The federal funds rate refers to the interest rate that banks charge other banks for lending them money from their reserve balances on an overnight basis. By law, banks must maintain a reserve equal to a certain percentage of their deposits in an account at a Federal Reserve bank. Any money in their reserve that exceeds the required level is available for lending to other banks that might have a shortfall.

Banks make money by lending money.   Remember “3-6-3”.   They must keep a certain % of leant funds on the books in forms of assets.   So, if a bank wants to lend more money (CD’s, investments, credit cards, business loans, mortgages) they have to have more cash.   Handily, one of the options that the system allows is for them to borrow money from the Fed.  The FOMC can make that easier or harder by loan sharking them at different rates.

So, that is how the systems works and it’s important to understand.   In my opinion there is NOT enough talk about the cost of these operations.    The 2nd biggest point I want to make is:  I am not smart enough or qualified to decide if the level of stimulus given (or needed) to the economy makes these expenditures worthwhile.

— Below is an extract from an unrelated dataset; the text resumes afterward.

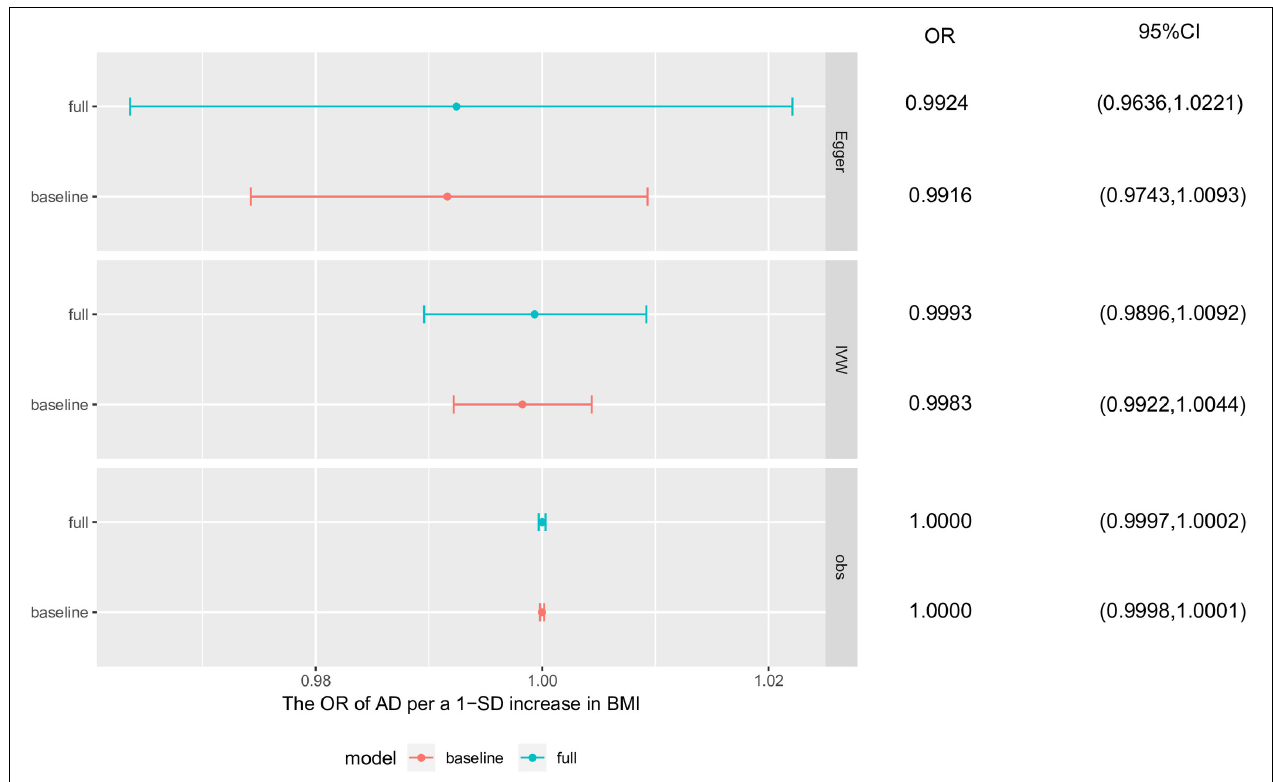
FIGURE 4 | Survivor bias. The causal effects of these simulation analyses were obtained separately from base survivor model and full survivor model using observational study, inverse-variance weighted method and MR-egger method. Each point and horizontal line denote the mean estimated causal effect and 95% confidence interval (CI) from corresponding model and method. AD, Alzheimer’s disease; BMI, body mass index; baseline, baseline survivor model without survivor bias; full, full survivor model with selected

There are a couple of points that I think are important to think about when people are constantly saying “hell yeah, lower rates.”

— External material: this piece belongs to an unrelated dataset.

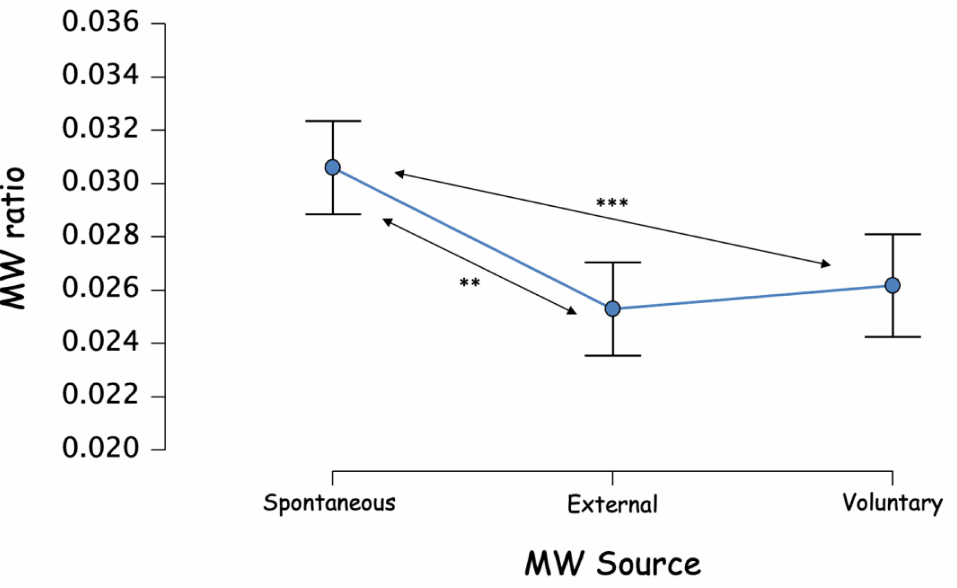
Figure 4. MW source frequency, calculated on all thought probes. ** p < 0.01, *** p <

  • This costs a S-ton of money.   Tens and hundreds of billions of dollars.   That’s tax payer money.  That’s your money – that’s my money.   Since a lot of it is borrowed, it’s your childrens’ tax money.
  • We already have an unimaginable amount of money invested in doing this already.  Because of these efforts to bring us out of the Great Recession, the Federal Reserve Balance sheet currently holds around $4 TRILLION of securities.  It was only about $870 Billion in 2007.  FOUR TRILLLLLLLLIIIIIIOOONN.   The total amount of taxes collected each year in the US is $3.9 trillion.  That is $4,000,000,000,000 that is tied up making 3-4% interest that can’t be used for anything else.   Again, this is your money.   This money can’t be used to fight drug abuse, homelessness, poverty, national security, bridges, community development, etc.     BTW, these are 30 yr bonds.
  • The economy has don’t pretty dang well the last 5 years.   I mean, really, think about it.  In everyday life we only think of the incremental gains.   However, let’s look at a longer horizon.   How many more $80k Teslas do you see on the road now?    The housing market has done GREAT.   Industries supporting it have stacked money!   Stock market has hit record highs.  And we didn’t raise rates much.   We didn’t sell off really much of that $4 trillion.   And we increased the amount of money we borrow every year to fund government operations.  If THIS economy isn’t good enough to start paying the piper back a little – when do we??And how do we ever sell off that $4,000,000,000 in bonds without tanking future economies?
  • At some point, we have to address the economic suck of non-standard economic data.    The main goal of “lowering rates” is to make it easier to borrow money to buy more stuff.  We are already further in debt as a nation than before the Great Recession.   Our spending rates have long been outpacing income growth.Wait, how do you spend more $$ than you make???  Hmmmm……… Government reported unemployment numbers have been very low.  Which is cool.  Like <5%.   However, there is the GIANT elephant in the room that nobody wants to address.  Because NOBODY knows the answer.    The labor participation rate is 62.9%.    Soooo, 37.1% of the entire population isn’t working.   Subtract the 4.5% that are looking and you see that 32.6% of American aren’t working and AREN’T LOOKING FOR JOBS.Their life expenses are coming from somewhere.Granted a bunch of these are elderly, children, and disabled.    However, even 15% of $327,000,000 Americans is $49,050,000.   That’s a lot of people to support.

Like I said, I KNOW I’m not qualified to decide if the economy is fragile enough to warrant the expense.   I also don’t know if these changes are effective enough to reverse things.   I just wish that more effort was put into the issues above.  Because I do think these are the things that are going to plague us for generations.